====== DATA SECTION ======

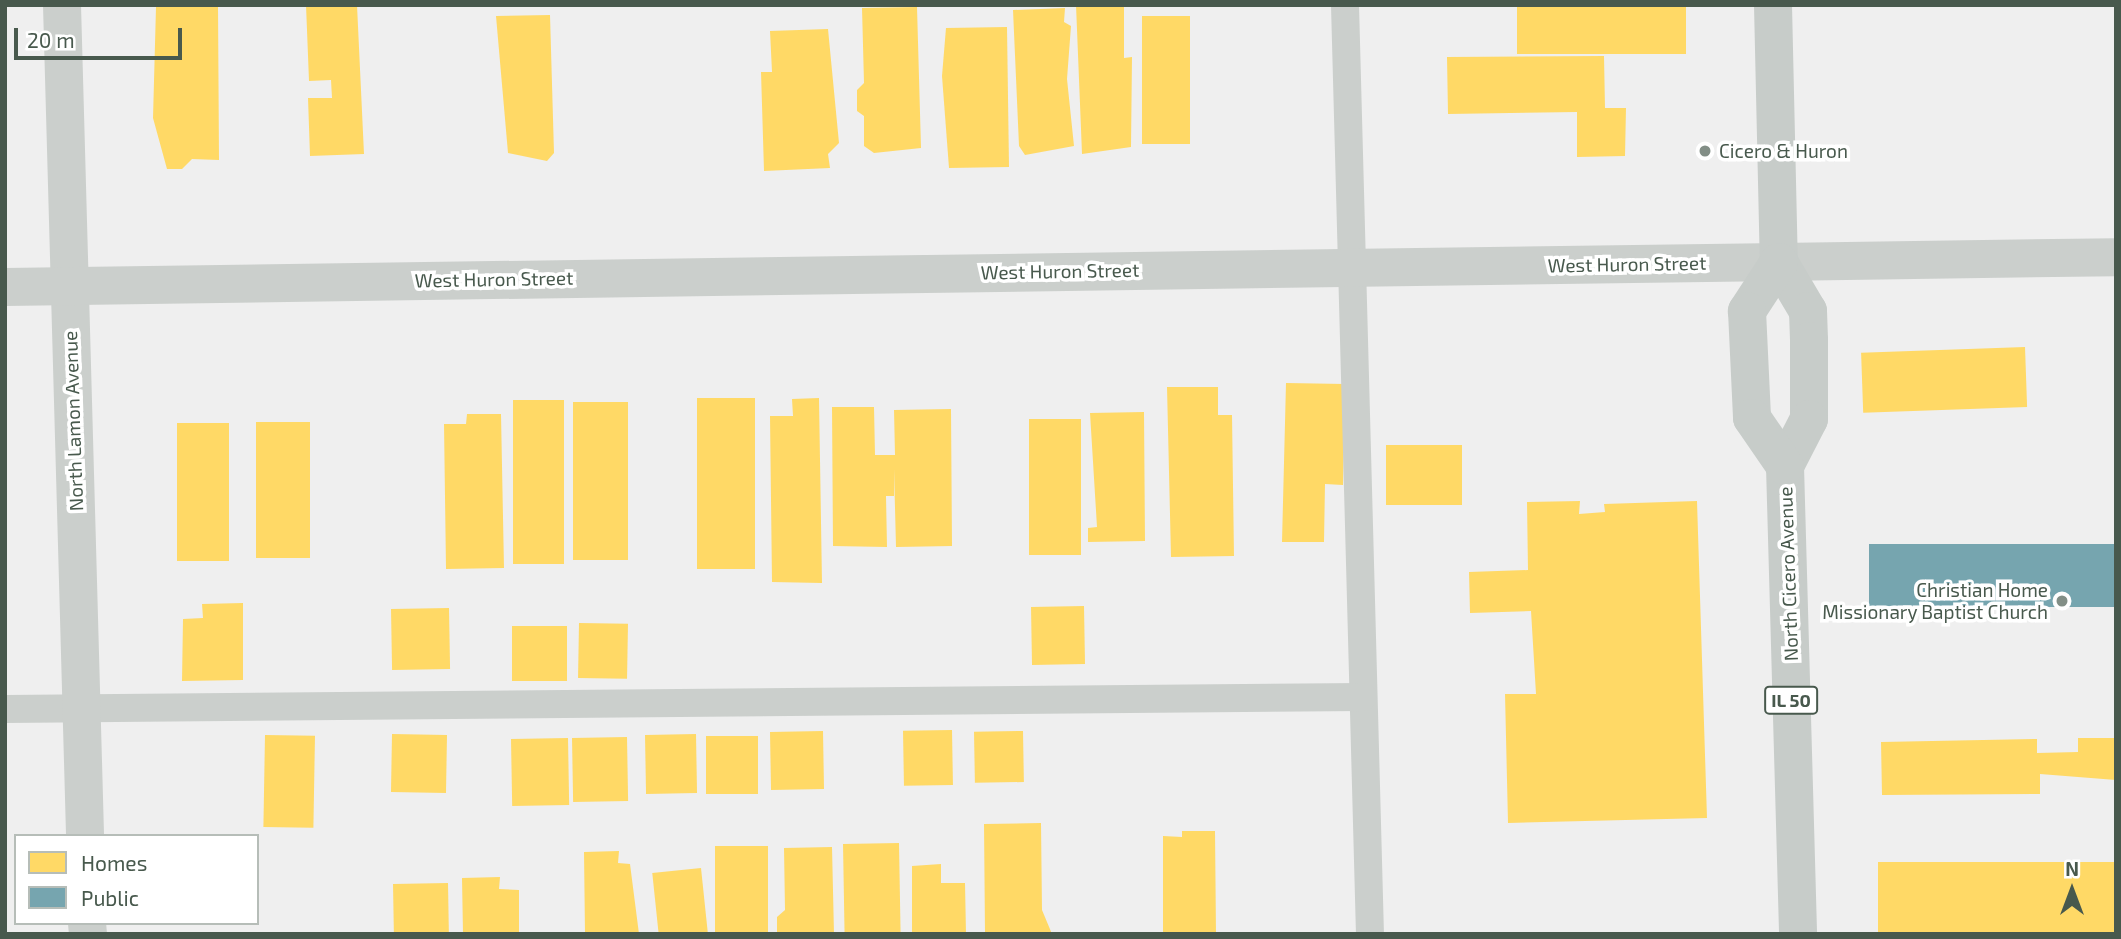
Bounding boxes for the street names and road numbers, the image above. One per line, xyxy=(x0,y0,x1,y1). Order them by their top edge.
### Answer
street label: West Huron Street xyxy=(1547,251,1707,277)
street label: West Huron Street xyxy=(980,258,1140,284)
street label: West Huron Street xyxy=(414,266,574,292)
street label: North Lamon Avenue xyxy=(58,330,88,512)
street label: North Cicero Avenue xyxy=(1774,486,1802,662)
road number: IL 50 xyxy=(1763,686,1819,714)

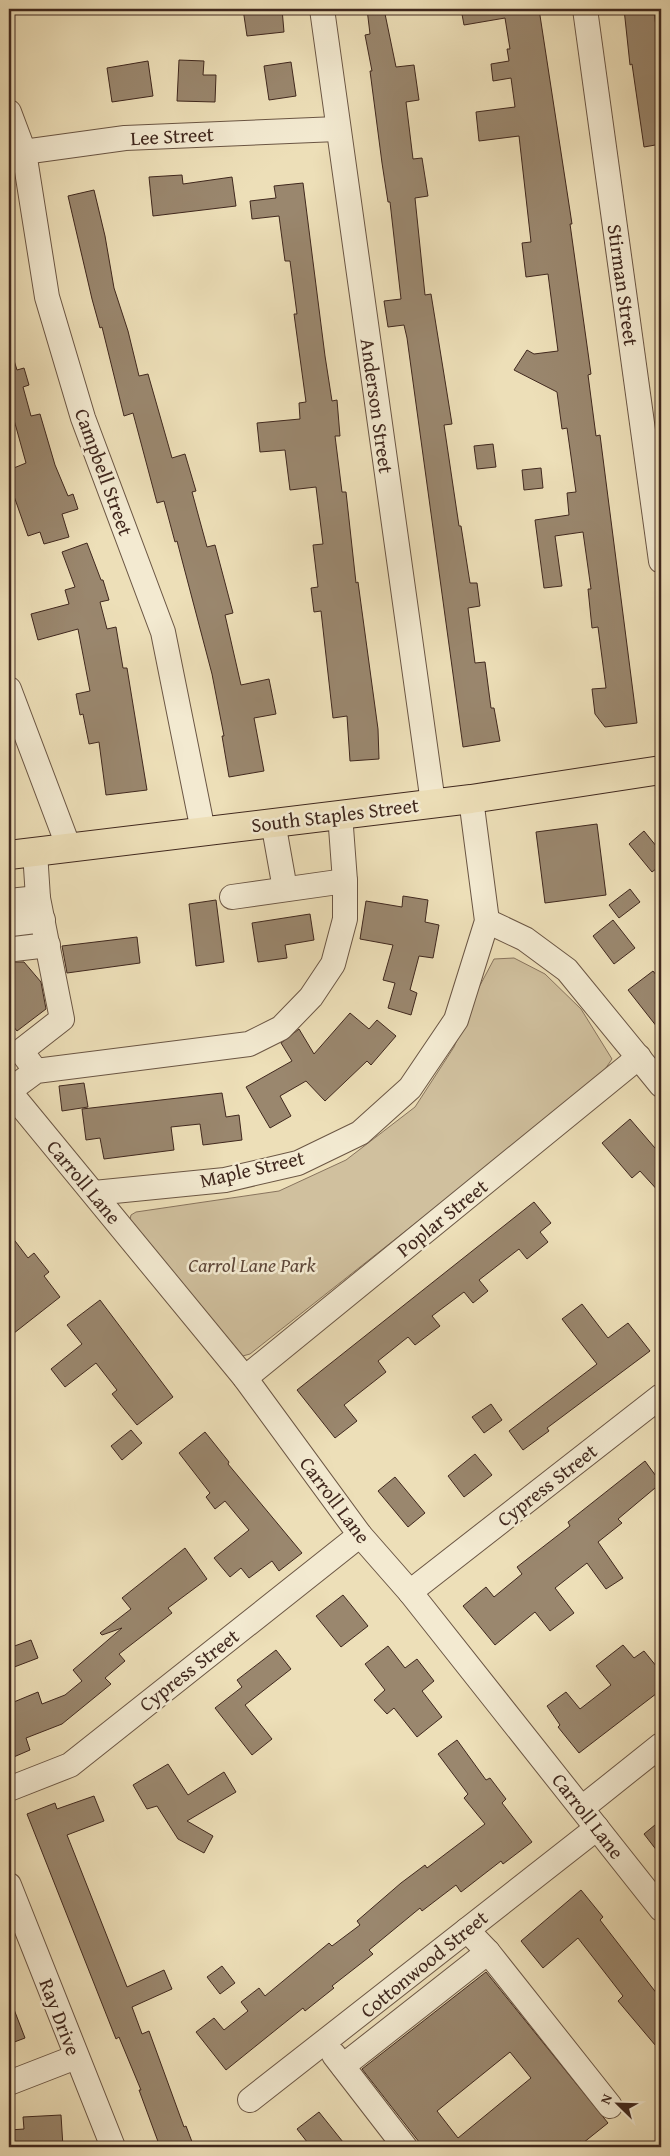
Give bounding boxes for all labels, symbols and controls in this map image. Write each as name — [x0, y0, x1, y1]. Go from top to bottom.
street label: Lee Street — [130, 119, 214, 152]
street label: Stirman Street — [601, 222, 646, 348]
street label: Anderson Street — [354, 337, 401, 475]
street label: Campbell Street — [68, 404, 141, 539]
street label: South Staples Street — [250, 790, 420, 839]
street label: Carroll Lane — [40, 1133, 128, 1230]
street label: Maple Street — [197, 1142, 307, 1195]
street label: Poplar Street — [390, 1172, 494, 1264]
park label: Carrol Lane Park — [188, 1250, 317, 1279]
street label: Cypress Street — [491, 1436, 603, 1533]
street label: Carroll Lane — [293, 1450, 378, 1549]
street label: Cypress Street — [133, 1621, 245, 1718]
street label: Carroll Lane — [546, 1767, 631, 1865]
street label: Cottonwood Street — [354, 1903, 494, 2024]
street label: Ray Drive — [33, 1974, 88, 2059]
north arrow — [592, 2078, 642, 2128]
text: N — [595, 2090, 617, 2107]

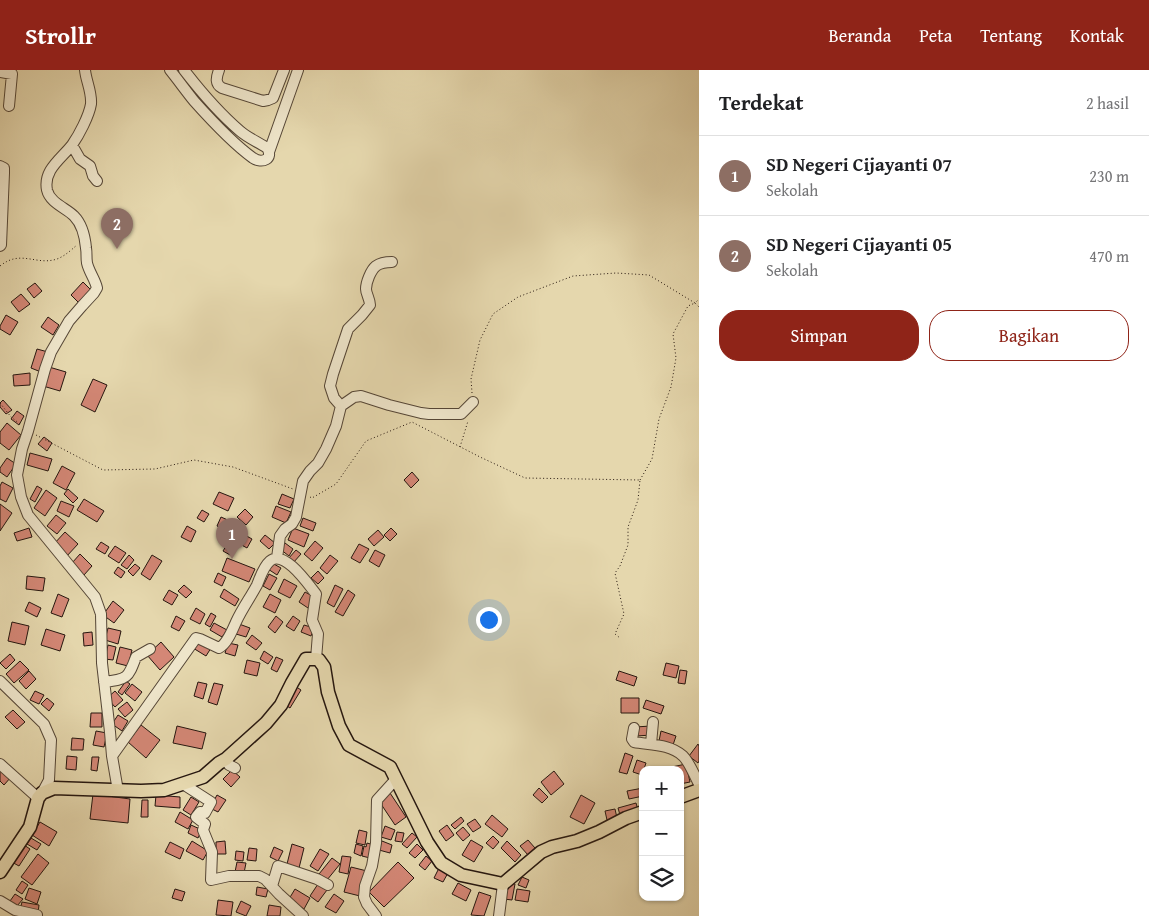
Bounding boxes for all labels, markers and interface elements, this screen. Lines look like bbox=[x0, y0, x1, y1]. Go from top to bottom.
text: Strollr bbox=[25, 18, 96, 53]
text: Beranda bbox=[829, 22, 891, 49]
text: Peta bbox=[919, 22, 952, 49]
text: Tentang bbox=[980, 22, 1042, 49]
text: Kontak bbox=[1070, 22, 1124, 49]
text: Terdekat bbox=[719, 87, 803, 118]
text: 2 hasil bbox=[1086, 91, 1129, 115]
text: SD Negeri Cijayanti 07 bbox=[766, 150, 952, 178]
text: 1 bbox=[731, 164, 739, 188]
text: 230 m bbox=[1089, 164, 1129, 188]
text: Sekolah bbox=[766, 178, 818, 202]
pin: 2 bbox=[101, 208, 133, 249]
text: SD Negeri Cijayanti 05 bbox=[766, 230, 952, 258]
text: 2 bbox=[731, 244, 739, 268]
text: 470 m bbox=[1089, 244, 1129, 268]
text: Sekolah bbox=[766, 258, 818, 282]
button: Simpan bbox=[719, 310, 919, 361]
button: Bagikan bbox=[929, 310, 1129, 361]
pin: 1 bbox=[216, 518, 248, 559]
your location bbox=[476, 607, 502, 633]
map controls bbox=[639, 766, 684, 901]
button: + bbox=[639, 766, 684, 811]
button: − bbox=[639, 811, 684, 856]
button: layers bbox=[639, 856, 684, 901]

======

* [EXERCISE REQUIREMENTS]:
Please produce an exact copy of the listing, omitting the pictures.

* [ANSWER BELOW]:
Bounding boxes for the street names and road numbers, the image above. One per line, xyxy=(x0,y0,x1,y1). Order them by their top edge.
### Answer
street label: West Huron Street xyxy=(1547,251,1707,277)
street label: West Huron Street xyxy=(980,258,1140,284)
street label: West Huron Street xyxy=(414,266,574,292)
street label: North Lamon Avenue xyxy=(58,330,88,512)
street label: North Cicero Avenue xyxy=(1774,486,1802,662)
road number: IL 50 xyxy=(1763,686,1819,714)

Give bounding boxes for all labels, symbols and controls in this map image. Write each as name — [x0, y0, x1, y1]. Go from top to bottom.
street label: Lee Street — [130, 119, 214, 152]
street label: Stirman Street — [601, 222, 646, 348]
street label: Anderson Street — [354, 337, 401, 475]
street label: Campbell Street — [68, 404, 141, 539]
street label: South Staples Street — [250, 790, 420, 839]
street label: Carroll Lane — [40, 1133, 128, 1230]
street label: Maple Street — [197, 1142, 307, 1195]
street label: Poplar Street — [390, 1172, 494, 1264]
park label: Carrol Lane Park — [188, 1250, 317, 1279]
street label: Cypress Street — [491, 1436, 603, 1533]
street label: Carroll Lane — [293, 1450, 378, 1549]
street label: Cypress Street — [133, 1621, 245, 1718]
street label: Carroll Lane — [546, 1767, 631, 1865]
street label: Cottonwood Street — [354, 1903, 494, 2024]
street label: Ray Drive — [33, 1974, 88, 2059]
north arrow — [592, 2078, 642, 2128]
text: N — [595, 2090, 617, 2107]

Bounding boxes for all labels, markers and interface elements, this screen. Lines look like bbox=[x0, y0, x1, y1]. Go from top to bottom.
text: Strollr bbox=[25, 18, 96, 53]
text: Beranda bbox=[829, 22, 891, 49]
text: Peta bbox=[919, 22, 952, 49]
text: Tentang bbox=[980, 22, 1042, 49]
text: Kontak bbox=[1070, 22, 1124, 49]
text: Terdekat bbox=[719, 87, 803, 118]
text: 2 hasil bbox=[1086, 91, 1129, 115]
text: SD Negeri Cijayanti 07 bbox=[766, 150, 952, 178]
text: 1 bbox=[731, 164, 739, 188]
text: 230 m bbox=[1089, 164, 1129, 188]
text: Sekolah bbox=[766, 178, 818, 202]
pin: 2 bbox=[101, 208, 133, 249]
text: SD Negeri Cijayanti 05 bbox=[766, 230, 952, 258]
text: 2 bbox=[731, 244, 739, 268]
text: 470 m bbox=[1089, 244, 1129, 268]
text: Sekolah bbox=[766, 258, 818, 282]
button: Simpan bbox=[719, 310, 919, 361]
button: Bagikan bbox=[929, 310, 1129, 361]
pin: 1 bbox=[216, 518, 248, 559]
your location bbox=[476, 607, 502, 633]
map controls bbox=[639, 766, 684, 901]
button: + bbox=[639, 766, 684, 811]
button: − bbox=[639, 811, 684, 856]
button: layers bbox=[639, 856, 684, 901]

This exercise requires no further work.